Whether values are “real” or useful in addressing this challenge is a choice for us to make. Some go to great lengths to argue that human values are not real and not helpful. “Values” are, in part, a human construct, so whether they are real or are not depends on fitness of our conceptualization of values to our purposes and context. I am proposing a conceptualization that may have not been as relevant, possible, or necessary prior to the Nhà but is designed to be fit for a more systematic purposeful evolution, an evaluative evolution, in the Nhà. https://www.lesswrong.com/posts/ngqvnWGsvTEiTASih/ai-alignment-problem-human-values-don-t-actually-exist
Here’s a common definition of values “… desirable, trans–situational goals that vary in importance (Schwartz, 1992)” sounds like values are “goals”…Helpful for alignment and equitable power distribution? Not much. We can do better.

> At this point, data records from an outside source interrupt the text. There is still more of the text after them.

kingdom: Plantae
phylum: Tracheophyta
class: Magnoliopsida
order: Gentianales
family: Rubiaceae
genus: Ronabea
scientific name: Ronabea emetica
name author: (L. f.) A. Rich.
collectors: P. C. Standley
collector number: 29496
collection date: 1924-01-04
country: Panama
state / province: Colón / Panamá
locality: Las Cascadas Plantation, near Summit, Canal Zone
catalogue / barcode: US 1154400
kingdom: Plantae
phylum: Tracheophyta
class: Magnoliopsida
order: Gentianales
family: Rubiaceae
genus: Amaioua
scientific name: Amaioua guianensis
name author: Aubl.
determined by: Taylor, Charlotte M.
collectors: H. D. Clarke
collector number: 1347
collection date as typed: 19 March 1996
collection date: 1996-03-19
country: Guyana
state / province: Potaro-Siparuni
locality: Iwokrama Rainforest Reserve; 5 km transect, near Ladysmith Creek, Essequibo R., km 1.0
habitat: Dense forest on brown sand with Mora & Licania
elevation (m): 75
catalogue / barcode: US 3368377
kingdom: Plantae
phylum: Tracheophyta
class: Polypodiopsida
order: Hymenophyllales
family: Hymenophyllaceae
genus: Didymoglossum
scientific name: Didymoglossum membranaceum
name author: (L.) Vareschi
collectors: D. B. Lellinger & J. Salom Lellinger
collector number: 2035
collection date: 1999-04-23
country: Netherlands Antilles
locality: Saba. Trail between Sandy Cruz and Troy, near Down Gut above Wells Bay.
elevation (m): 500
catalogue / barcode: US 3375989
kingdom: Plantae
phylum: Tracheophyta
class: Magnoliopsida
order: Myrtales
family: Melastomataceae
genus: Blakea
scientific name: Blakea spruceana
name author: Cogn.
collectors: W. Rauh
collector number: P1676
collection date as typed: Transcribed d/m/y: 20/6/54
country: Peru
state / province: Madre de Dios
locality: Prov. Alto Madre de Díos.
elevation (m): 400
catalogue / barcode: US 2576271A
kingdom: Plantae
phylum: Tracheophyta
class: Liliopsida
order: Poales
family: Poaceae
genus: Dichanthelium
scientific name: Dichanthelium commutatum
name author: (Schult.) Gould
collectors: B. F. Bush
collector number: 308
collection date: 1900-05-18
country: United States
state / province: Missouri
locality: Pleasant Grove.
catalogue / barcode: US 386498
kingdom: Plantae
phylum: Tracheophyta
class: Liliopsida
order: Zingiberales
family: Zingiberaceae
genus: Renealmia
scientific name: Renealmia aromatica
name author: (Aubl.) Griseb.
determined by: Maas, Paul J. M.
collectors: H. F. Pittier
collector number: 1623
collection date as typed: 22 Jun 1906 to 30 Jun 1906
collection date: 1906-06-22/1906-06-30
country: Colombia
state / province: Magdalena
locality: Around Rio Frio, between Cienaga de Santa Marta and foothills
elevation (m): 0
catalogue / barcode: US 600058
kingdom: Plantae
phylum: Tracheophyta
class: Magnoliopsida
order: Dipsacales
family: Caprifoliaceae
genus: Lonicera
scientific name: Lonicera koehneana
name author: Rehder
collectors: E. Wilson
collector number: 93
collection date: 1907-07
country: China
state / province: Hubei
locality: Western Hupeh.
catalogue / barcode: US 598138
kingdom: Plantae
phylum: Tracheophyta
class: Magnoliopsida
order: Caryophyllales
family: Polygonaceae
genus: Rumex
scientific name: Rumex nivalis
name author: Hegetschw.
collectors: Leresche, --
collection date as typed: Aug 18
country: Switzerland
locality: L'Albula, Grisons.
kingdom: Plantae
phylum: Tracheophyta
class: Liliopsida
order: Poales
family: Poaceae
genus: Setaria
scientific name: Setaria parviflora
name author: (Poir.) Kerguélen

https://en.wikipedia.org/wiki/Eratosthenes
I'm enjoying reading these Matt! This is a huge problem/challenge/opportunity so I'm glad you're thinking and sharing so much about it. I don't think enough people are, as you mention. I'm hopeful because I think deep down many have positive, 'good' values. I'm concerned that many often act in a way, self included, that don't reflect positive values. And then I believe some are driven by values that are not moving us in a good direction. How we let these positive values that will benefit us as a whole be the 'stars' that guide us is a big challenge. Hopeful!